-- START Input --
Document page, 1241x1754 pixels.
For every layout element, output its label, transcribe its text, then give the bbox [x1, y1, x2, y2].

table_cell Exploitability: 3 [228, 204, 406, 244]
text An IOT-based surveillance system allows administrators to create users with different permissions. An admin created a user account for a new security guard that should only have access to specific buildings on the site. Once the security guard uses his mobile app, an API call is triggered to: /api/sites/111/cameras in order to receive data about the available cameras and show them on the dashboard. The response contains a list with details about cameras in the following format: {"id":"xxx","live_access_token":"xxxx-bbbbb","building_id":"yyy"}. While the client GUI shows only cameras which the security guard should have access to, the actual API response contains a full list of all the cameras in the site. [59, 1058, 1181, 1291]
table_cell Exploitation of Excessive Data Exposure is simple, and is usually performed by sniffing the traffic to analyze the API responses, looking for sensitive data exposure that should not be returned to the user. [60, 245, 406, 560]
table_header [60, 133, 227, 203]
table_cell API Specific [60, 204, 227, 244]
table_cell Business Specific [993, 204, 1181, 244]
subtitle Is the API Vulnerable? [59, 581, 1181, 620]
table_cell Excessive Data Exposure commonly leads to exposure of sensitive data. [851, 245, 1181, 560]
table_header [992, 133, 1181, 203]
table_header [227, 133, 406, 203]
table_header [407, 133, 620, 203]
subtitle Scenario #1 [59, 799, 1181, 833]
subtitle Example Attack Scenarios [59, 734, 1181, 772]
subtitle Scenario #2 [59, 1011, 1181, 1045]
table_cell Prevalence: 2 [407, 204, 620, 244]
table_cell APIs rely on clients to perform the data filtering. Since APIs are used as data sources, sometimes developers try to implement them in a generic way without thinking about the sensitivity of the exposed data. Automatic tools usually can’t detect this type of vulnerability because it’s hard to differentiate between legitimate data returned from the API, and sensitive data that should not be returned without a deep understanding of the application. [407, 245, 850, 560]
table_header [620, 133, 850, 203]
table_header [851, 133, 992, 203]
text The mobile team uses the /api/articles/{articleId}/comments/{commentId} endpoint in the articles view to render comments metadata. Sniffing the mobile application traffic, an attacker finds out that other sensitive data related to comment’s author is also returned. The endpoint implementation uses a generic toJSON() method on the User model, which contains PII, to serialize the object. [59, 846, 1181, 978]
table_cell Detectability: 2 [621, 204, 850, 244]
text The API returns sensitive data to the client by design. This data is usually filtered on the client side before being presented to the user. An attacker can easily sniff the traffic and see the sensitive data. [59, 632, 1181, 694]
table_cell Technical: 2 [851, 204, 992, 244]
-- END Input --
Short problem
Update the entries above by replacing "sensitive data" with "confidential data" at every occurrence, leaving everything else unchanged.

Exercise solution
Document page, 1241x1754 pixels.
For every layout element, output its label, transcribe its text, then give the bbox [x1, y1, x2, y2].

table_cell Exploitability: 3 [228, 204, 406, 244]
text An IOT-based surveillance system allows administrators to create users with different permissions. An admin created a user account for a new security guard that should only have access to specific buildings on the site. Once the security guard uses his mobile app, an API call is triggered to: /api/sites/111/cameras in order to receive data about the available cameras and show them on the dashboard. The response contains a list with details about cameras in the following format: {"id":"xxx","live_access_token":"xxxx-bbbbb","building_id":"yyy"}. While the client GUI shows only cameras which the security guard should have access to, the actual API response contains a full list of all the cameras in the site. [59, 1058, 1181, 1291]
table_cell Exploitation of Excessive Data Exposure is simple, and is usually performed by sniffing the traffic to analyze the API responses, looking for confidential data exposure that should not be returned to the user. [60, 245, 406, 560]
table_header [60, 133, 227, 203]
table_cell API Specific [60, 204, 227, 244]
table_cell Business Specific [993, 204, 1181, 244]
subtitle Is the API Vulnerable? [59, 581, 1181, 620]
table_cell Excessive Data Exposure commonly leads to exposure of confidential data. [851, 245, 1181, 560]
table_header [992, 133, 1181, 203]
table_header [227, 133, 406, 203]
table_header [407, 133, 620, 203]
subtitle Scenario #1 [59, 799, 1181, 833]
subtitle Example Attack Scenarios [59, 734, 1181, 772]
subtitle Scenario #2 [59, 1011, 1181, 1045]
table_cell Prevalence: 2 [407, 204, 620, 244]
table_cell APIs rely on clients to perform the data filtering. Since APIs are used as data sources, sometimes developers try to implement them in a generic way without thinking about the sensitivity of the exposed data. Automatic tools usually can’t detect this type of vulnerability because it’s hard to differentiate between legitimate data returned from the API, and confidential data that should not be returned without a deep understanding of the application. [407, 245, 850, 560]
table_header [620, 133, 850, 203]
table_header [851, 133, 992, 203]
text The mobile team uses the /api/articles/{articleId}/comments/{commentId} endpoint in the articles view to render comments metadata. Sniffing the mobile application traffic, an attacker finds out that other confidential data related to comment’s author is also returned. The endpoint implementation uses a generic toJSON() method on the User model, which contains PII, to serialize the object. [59, 846, 1181, 978]
table_cell Detectability: 2 [621, 204, 850, 244]
text The API returns confidential data to the client by design. This data is usually filtered on the client side before being presented to the user. An attacker can easily sniff the traffic and see the confidential data. [59, 632, 1181, 694]
table_cell Technical: 2 [851, 204, 992, 244]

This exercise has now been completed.